Trump's Steel and Aluminum Tariffs Could Harm Ports, Consumers
The Northwest Seaport Alliance (NWSA), the National Retail Federation and the API have raised concerns about new tariffs on imported steel and aluminum introduced by the Trump administration on Thursday.
The U.S. will levy a 25 percent duty on steel and 10 percent on aluminum, the same level U.S. President Donald Trump promised when he revealed the plan on March 1. The tariffs will take effect in 15 days.
Trump says that steel articles are being imported into the U.S. "in such quantities and under such circumstances as to threaten to impair the national security of the United States." They are weakening the economy and resulting in the persistent threat of further closures of domestic steel production facilities and a shrinking ability to meet national security production requirements in a national emergency
Negative Consequences for Washington State
The Alliance, a joint venture between the ports of Tacoma and Seattle, warns the move could lead to broad negative economic consequences for Washington state. Steel and aluminum imports through the NWSA and Seattle-Tacoma International Airport, operated by the Port of Seattle, exceeded $2.5 billion in value in 2017. Those imports either go directly to Washington-based manufacturers or are processed through logistics services and routed to other destinations in the U.S.
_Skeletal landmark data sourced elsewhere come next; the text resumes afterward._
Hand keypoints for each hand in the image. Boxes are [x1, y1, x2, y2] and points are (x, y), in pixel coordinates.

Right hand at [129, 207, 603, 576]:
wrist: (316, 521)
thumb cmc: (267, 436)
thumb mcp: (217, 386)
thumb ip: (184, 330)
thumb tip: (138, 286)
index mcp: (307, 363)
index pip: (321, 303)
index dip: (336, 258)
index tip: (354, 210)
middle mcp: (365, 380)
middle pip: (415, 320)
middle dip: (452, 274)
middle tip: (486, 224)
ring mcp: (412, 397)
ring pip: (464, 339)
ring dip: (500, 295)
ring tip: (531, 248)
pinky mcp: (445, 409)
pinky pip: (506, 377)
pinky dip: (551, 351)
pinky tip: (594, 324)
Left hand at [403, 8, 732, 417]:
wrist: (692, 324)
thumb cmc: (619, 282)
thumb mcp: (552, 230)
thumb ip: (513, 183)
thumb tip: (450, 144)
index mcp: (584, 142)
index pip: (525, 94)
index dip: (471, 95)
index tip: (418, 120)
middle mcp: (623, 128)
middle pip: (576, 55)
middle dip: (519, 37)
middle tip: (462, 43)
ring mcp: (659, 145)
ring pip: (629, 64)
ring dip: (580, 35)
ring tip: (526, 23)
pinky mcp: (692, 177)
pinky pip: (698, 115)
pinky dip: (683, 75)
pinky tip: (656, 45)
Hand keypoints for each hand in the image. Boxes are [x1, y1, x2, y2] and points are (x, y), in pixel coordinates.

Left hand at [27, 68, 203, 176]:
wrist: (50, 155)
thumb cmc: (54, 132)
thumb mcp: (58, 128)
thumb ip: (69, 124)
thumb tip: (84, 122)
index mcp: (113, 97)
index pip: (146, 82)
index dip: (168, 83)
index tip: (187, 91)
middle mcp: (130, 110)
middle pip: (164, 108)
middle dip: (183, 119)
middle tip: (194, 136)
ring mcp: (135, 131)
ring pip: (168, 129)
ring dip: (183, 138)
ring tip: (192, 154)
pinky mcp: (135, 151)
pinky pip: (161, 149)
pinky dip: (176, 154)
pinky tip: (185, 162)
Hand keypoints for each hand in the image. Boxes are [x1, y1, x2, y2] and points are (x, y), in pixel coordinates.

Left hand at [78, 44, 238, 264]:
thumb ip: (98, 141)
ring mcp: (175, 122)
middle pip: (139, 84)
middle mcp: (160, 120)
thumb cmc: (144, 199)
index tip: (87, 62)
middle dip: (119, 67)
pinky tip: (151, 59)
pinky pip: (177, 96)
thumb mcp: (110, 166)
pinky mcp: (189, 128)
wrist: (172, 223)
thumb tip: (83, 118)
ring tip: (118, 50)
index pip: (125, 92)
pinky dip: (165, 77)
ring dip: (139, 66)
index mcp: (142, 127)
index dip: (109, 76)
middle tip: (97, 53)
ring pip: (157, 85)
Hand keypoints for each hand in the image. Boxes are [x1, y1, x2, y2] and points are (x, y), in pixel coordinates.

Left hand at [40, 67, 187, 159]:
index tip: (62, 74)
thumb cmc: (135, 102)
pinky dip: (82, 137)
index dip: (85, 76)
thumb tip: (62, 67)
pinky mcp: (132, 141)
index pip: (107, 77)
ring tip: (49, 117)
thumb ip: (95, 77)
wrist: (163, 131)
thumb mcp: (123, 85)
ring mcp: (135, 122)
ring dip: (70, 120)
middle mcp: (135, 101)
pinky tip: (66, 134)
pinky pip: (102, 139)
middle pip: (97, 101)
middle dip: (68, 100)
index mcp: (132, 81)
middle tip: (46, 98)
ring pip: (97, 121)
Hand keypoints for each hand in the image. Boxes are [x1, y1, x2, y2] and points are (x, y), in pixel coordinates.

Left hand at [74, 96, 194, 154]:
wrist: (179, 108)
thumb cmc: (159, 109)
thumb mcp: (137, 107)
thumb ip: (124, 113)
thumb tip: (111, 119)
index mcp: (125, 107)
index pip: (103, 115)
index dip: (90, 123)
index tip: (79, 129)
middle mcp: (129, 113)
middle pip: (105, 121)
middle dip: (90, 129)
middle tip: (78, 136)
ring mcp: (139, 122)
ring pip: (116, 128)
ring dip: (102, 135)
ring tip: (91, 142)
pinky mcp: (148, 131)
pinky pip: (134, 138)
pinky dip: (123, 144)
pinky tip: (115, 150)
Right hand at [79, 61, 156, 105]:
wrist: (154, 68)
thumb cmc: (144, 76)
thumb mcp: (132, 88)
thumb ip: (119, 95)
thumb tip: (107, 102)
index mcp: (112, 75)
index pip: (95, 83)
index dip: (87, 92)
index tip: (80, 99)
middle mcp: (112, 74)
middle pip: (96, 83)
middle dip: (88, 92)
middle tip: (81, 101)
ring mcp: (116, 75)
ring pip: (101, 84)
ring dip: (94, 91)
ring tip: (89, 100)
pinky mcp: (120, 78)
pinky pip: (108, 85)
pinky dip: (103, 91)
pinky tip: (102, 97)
“Higher tariffs will jeopardize jobs in Washington and raise costs for consumers in a much wider range of industries,” said Courtney Gregoire, Port of Seattle commission president and co-chair of the NWSA. “We support vigorous enforcement of fair trade laws and a level playing field, but this reckless approach puts too many people and industries in the economic crosshairs.”
The Potential for Retaliation
“Just as concerning as these blanket tariffs is the potential for retaliatory tariffs on exports of Washington agricultural and manufactured goods,” added Don Meyer, Port of Tacoma commission president and NWSA co-chair. “As a state in which 40 percent of our jobs are tied to international trade, we are risking jobs and quality of life by levying blanket tariffs against some of our most important trading partners and opening the door to their retaliation.”
The NWSA is the second-largest export gateway for overall agricultural and forest products in the U.S. The value of those exports exceeded $6.8 billion in 2016, making up 76 percent of NWSA containerized exports.
“Washington farmers export 80 to 90 percent of their wheat, and so we are deeply reliant on foreign markets to ensure the success of our state’s growers,” said Mike Miller, former chair of the Washington Grain Commission and current chairman of the U.S. Wheat Associates. “Our product is an easy target for retaliatory tariffs, which not only have the potential to reduce sales to overseas partners, but also disrupt long-term relationships that have taken years to cultivate.”
While the potential for retaliatory tariffs from impacted trading partners is unclear, major steel and aluminum importers are also significant Washington trading partners. For example, Canada, Mexico, China and the European Union account for 50 percent of the destinations for exports through the Port of Seattle seaport, 45 percent through Sea-Tac and 37 percent of the destinations through the Port of Tacoma.
Retailers Call Plan “Self-Inflicted Wound”
The National Retail Federation's President and CEO Matthew Shay said: “A tariff is a tax, plain and simple. In this case, it’s an unnecessary tax on every American family and a self-inflicted wound on the nation’s economy. Consumers are just beginning to see more money in their paychecks following tax reform, but those gains will soon be offset by higher prices for products ranging from canned goods to cars to electronics.
“The retail industry is extremely concerned by the administration’s apparent desire to ignite a trade war, where the net losers will be the very people the president wants to help. On top of steel and aluminum tariffs, retailers are troubled by the direction of the ongoing NAFTA negotiations and the threat of additional tariffs on consumer goods from China. The true greatness of America cannot be realized when we build walls blocking the free flow of commerce in today’s global economy.”
Tariffs is Inconsistent with U.S. Energy Vision
API President and CEO Jack Gerard today said that the administration’s action on steel tariffs is inconsistent with its vision of a strong U.S. energy and economic future. “We are disappointed by today’s action on steel and aluminum tariffs, and believe it is inconsistent with the administration’s vision on U.S. energy policy and economic growth.
“We remain concerned that implementing tariffs on specialty steel and aluminum, which many U.S. steelmakers do not supply in the quantities and timelines needed for projects could harm America’s energy renaissance and jobs. Steel and aluminum are central to nearly every part of the U.S. energy value chain – from on- and offshore development, to pipelines, refineries, and the local manufacturing facilities that support them.
“We will work with the administration for maximum flexibility and consideration in how today’s proclamation is applied to minimize the impacts to U.S. investment in infrastructure, energy development, and building new facilities for America’s future.”